After the discussion of the PSI Pen Mandrel Saver, I decided to make a Mandrel Saver attachment for the Oneway (tm) Live Center.

It threads onto the 3/4x10 spindle nose of the Oneway (tm) Live Center, and has a 0.246" through hole. I milled flats for a 7/8" open end wrench or crescent wrench, and will ultimately drill a 1/4" hole parallel with the flats to allow use of a nail or mandrel as a wrench to help remove it or torque it down against the register ring.

I have a photo of the whole setup, and one of the live center for those of you unfamiliar with the Oneway (tm) Live Center.


----------



## LEAP (Mar 31, 2010)

Cool, now you just need to license it to oneway then sit back and spend the money.


----------



## PenPal (Mar 31, 2010)

*Eric*

Love your idea. I have been using an identical almost system for at least ten yrs have posted it a few times it always got a ho hum, I modified my pen wizard to the same principle on receiving it and posted that.
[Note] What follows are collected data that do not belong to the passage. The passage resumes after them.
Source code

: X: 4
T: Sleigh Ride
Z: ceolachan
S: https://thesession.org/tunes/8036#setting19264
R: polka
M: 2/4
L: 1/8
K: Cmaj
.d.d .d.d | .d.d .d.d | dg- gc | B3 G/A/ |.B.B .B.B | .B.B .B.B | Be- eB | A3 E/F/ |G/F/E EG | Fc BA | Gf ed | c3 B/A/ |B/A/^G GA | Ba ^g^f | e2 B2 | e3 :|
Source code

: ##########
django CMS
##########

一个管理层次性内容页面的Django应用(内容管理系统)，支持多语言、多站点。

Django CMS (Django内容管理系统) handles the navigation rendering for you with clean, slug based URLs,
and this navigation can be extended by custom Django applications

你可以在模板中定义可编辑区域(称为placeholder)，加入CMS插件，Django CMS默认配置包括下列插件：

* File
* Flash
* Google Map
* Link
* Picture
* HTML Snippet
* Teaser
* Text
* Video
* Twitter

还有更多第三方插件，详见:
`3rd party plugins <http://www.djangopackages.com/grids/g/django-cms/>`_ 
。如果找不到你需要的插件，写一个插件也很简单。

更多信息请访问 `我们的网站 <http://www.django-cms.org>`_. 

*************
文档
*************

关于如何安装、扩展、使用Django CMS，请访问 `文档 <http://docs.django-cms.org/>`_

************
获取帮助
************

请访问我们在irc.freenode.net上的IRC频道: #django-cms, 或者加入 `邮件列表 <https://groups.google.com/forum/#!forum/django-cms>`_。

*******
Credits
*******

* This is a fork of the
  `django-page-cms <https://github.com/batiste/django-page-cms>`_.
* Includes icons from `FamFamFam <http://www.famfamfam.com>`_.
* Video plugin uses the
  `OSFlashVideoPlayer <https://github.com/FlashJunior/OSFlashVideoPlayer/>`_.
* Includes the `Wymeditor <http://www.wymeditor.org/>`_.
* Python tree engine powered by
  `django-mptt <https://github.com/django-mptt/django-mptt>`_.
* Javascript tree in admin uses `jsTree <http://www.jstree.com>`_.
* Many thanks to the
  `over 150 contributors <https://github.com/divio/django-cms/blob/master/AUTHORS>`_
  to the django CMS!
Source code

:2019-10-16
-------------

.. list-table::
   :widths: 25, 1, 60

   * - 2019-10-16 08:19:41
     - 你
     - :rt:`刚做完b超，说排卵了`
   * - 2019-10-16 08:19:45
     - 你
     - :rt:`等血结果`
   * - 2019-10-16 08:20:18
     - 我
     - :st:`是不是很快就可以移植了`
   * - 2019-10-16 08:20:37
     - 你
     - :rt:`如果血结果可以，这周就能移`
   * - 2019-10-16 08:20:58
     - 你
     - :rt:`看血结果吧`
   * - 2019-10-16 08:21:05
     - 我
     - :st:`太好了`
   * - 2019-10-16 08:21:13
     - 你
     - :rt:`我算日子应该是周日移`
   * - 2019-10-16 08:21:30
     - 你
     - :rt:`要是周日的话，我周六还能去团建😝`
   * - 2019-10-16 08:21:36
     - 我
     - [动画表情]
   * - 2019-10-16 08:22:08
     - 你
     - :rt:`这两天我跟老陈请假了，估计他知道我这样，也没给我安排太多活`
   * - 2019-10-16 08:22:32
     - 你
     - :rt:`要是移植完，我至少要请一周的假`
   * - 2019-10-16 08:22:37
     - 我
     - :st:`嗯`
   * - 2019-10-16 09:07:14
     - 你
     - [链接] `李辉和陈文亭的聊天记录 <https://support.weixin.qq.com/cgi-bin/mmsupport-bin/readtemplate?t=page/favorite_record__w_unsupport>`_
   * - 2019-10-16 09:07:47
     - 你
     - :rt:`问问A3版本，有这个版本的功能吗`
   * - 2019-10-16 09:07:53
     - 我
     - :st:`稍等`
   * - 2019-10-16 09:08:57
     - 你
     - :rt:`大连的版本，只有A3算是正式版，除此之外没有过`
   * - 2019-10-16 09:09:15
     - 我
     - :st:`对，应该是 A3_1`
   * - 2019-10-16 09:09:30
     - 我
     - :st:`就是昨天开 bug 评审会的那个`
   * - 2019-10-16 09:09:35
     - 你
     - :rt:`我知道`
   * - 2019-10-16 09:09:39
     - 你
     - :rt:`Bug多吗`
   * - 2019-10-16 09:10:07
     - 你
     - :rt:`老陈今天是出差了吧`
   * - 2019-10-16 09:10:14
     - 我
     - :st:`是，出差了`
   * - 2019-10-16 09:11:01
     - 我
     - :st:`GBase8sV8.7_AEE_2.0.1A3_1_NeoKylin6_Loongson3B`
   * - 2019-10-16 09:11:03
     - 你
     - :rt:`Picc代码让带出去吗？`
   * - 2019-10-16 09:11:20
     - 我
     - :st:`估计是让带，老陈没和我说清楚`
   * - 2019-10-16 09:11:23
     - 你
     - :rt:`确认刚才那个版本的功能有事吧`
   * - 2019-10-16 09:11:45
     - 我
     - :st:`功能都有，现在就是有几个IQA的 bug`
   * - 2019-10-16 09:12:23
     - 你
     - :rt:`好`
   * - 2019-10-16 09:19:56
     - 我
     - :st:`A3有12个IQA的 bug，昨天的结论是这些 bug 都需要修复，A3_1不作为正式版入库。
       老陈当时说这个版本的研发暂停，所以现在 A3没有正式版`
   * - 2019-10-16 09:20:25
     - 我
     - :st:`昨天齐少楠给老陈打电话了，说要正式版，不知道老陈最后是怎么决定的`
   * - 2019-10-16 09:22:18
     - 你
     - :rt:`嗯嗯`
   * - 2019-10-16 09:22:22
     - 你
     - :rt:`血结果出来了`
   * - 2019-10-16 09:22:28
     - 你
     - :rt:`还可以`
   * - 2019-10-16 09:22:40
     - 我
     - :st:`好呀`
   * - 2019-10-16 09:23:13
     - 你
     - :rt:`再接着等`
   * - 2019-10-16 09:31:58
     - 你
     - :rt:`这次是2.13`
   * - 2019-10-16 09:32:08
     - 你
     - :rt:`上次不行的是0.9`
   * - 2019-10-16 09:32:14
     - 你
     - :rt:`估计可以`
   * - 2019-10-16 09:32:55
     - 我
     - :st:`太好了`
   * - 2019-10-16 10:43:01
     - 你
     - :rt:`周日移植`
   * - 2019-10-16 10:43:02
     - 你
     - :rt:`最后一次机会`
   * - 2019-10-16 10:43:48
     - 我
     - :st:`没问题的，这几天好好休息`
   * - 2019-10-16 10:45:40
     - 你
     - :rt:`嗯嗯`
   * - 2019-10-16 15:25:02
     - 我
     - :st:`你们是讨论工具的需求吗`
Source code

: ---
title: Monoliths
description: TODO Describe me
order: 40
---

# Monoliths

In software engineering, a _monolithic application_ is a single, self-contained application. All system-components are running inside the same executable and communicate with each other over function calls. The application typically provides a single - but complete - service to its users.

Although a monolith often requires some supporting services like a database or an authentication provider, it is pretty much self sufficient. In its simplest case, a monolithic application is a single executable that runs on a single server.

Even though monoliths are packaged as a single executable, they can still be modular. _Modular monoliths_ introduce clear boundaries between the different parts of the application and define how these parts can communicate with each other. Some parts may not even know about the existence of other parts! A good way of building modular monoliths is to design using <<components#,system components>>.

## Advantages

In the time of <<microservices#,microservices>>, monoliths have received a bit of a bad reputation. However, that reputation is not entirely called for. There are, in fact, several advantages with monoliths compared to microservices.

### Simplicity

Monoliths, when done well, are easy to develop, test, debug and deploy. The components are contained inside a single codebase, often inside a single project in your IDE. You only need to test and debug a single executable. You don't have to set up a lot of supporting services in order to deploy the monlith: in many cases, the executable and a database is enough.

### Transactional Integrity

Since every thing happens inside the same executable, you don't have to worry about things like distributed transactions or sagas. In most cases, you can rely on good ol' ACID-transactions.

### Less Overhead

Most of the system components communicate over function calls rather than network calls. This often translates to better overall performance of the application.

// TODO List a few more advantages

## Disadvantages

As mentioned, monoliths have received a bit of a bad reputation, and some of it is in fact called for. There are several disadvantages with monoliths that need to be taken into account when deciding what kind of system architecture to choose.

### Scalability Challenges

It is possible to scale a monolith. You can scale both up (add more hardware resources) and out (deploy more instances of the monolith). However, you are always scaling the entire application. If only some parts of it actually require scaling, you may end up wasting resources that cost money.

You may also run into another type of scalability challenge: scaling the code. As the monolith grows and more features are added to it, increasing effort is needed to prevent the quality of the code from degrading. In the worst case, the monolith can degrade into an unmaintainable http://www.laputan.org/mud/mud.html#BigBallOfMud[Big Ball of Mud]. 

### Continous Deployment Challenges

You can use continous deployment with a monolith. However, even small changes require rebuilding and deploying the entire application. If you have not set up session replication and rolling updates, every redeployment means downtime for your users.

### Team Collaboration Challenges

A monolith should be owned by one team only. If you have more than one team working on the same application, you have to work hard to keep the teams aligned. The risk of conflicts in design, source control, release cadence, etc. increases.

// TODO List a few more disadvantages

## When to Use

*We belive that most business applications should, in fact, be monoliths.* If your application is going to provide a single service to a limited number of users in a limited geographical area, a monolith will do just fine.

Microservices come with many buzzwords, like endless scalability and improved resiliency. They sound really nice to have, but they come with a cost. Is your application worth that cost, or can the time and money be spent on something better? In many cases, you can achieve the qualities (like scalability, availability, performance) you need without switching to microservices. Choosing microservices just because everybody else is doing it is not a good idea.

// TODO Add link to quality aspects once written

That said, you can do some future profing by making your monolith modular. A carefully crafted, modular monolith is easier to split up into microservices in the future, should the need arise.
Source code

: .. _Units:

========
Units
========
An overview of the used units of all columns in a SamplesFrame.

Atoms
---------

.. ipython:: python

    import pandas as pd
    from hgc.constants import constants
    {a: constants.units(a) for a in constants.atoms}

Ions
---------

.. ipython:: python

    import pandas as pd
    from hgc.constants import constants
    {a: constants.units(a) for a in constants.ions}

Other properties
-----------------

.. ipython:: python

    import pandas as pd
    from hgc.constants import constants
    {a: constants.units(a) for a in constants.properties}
Please everybody do yourself a favour and look into alternate methods that do away with the 60 degree entry with the live centre in the end of a mandrel like Eric has, we dont have oneway here its a ripper.

Regards Peter,.


----------



## johncrane (Mar 31, 2010)

Excellent Mod Eric!


----------



## JerrySambrook (Mar 31, 2010)

Gee Eric,
That blank does not look too familiar


----------